If you are using a baking sheet to bake the bread, below is a photo of fully risen dough.
Next, you want to cut slits into the top with a sharp knife or razor blade so that steam can escape while the bread is baking. You can decide not to make cuts. The steam will still escape from the bread, but in an uncontrolled way. The top crust may then get cracks in random places–but it still should be OK. I usually cut 2 to 3 slits across the top or an X. It’s hard to say how deep – maybe a 1/4 inch.
Cover the pot and bake for 30 minutes (if the oven is 500°F/260°C) or 43 minutes (if oven is 450°F/232°C). If you are baking on a baking sheet (or baking stone), spritz the oven with cold water to create steam and bake for 35 minutes (if the oven is 500°F/260°C) or 40 minutes (if oven is 450°F/232°C), or until medium brown on top. When done baking, remove the pot/pan from the oven and let the bread cool on a wire rack. You can test the bread’s doneness by knocking on the bottom (like knocking on a door) with your hand. It should have a hollow sound. I advise against cutting into the dough until it is at room temperature. The center of the bread might still be raw! Also, it’s hard to cut into. While warm bread is very tempting and smells divine, they say not to cut or break off a piece of it for a variety of reasons, including inferior taste and ruining the texture of the bread (it will be gummy when fresh and then dry when cool). See this article from Food 52 for more detailed information on this issue.
Below is a loaf of bread that was baked on a baking sheet (left) and a loaf of bread that was proofed in a proofing basket and baked in my Dutch Oven (right). As you can see, I haven’t mastered the baking sheet version yet! The bread still tasted great. One of the biggest differences was the crust – the crust was thicker than the crust from the bread baked in a Dutch Oven.
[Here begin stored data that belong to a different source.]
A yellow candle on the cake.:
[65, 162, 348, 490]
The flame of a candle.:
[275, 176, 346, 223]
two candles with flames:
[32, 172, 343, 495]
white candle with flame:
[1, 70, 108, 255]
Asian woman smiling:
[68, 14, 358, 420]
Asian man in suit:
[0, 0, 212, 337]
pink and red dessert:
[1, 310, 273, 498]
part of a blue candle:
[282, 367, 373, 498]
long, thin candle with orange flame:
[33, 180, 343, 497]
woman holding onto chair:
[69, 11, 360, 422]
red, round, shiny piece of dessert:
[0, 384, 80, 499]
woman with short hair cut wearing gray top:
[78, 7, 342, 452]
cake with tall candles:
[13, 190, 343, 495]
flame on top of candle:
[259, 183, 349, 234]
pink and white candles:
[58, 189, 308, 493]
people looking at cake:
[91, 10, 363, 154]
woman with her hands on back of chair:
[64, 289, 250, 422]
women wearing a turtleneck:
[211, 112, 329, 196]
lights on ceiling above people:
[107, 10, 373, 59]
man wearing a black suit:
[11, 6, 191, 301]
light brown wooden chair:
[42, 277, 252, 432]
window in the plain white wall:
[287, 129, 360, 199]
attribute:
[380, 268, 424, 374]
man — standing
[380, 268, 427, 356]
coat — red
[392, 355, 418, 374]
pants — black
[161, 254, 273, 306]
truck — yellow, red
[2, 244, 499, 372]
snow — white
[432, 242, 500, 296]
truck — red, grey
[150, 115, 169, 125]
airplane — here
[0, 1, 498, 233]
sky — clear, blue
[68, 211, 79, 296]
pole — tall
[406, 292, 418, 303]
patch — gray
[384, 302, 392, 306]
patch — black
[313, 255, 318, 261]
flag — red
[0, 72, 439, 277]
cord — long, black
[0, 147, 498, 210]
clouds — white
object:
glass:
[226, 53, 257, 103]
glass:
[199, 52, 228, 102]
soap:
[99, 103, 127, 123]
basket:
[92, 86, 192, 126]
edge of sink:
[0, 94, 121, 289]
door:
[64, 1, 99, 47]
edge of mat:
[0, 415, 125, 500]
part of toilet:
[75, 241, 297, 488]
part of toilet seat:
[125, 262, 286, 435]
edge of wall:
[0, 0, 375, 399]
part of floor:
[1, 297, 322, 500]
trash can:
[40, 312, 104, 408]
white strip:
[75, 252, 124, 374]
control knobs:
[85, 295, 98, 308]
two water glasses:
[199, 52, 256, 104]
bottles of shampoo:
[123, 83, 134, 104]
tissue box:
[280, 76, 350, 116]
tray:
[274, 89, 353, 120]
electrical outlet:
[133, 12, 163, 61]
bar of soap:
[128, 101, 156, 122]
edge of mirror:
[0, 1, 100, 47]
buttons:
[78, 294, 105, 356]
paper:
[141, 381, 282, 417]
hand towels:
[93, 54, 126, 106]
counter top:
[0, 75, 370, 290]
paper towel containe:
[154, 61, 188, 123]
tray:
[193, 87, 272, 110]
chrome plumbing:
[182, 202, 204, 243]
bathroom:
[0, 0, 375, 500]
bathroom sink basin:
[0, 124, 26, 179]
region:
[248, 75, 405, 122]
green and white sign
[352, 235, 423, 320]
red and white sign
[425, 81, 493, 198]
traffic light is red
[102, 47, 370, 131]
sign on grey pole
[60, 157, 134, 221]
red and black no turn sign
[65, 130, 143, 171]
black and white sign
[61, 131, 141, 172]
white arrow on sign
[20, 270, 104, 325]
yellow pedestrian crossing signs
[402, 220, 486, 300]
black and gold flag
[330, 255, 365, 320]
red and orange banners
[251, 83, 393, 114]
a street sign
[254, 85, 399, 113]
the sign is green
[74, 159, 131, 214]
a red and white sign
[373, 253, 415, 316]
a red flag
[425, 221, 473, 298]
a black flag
The loaves weighed about 2 1/2 pounds/>1 kg.
Here is the crumb on the bread from the Dutch Oven.
Since the holes in this bread are not super large (like you might see in bread served at an Italian restaurant), I find that this bread meets our needs for everyday sandwich bread. The loaf is pretty big. As a result, to serve, we cut the loaf in half, place the cut half down on the board (crust-side up), and then cut the number of slices that we need. We also are bread freezing fanatics. If freezing (which is usually all the time), we cut the half in half again, wrap each quarter in a paper towel to absorb moisture and prevent ice crystals from forming on the bread while in the freezer, and freeze in a 1 gallon Ziploc freezer bag. To defrost, we pop a quarter loaf in our microwave for about 40-45 seconds until it is almost defrosted but not all the way. We find that the bread is easier to slice into that way.
While the instructions above are long, the process is really not too bad. Try it a couple of times and you will get the hang of it!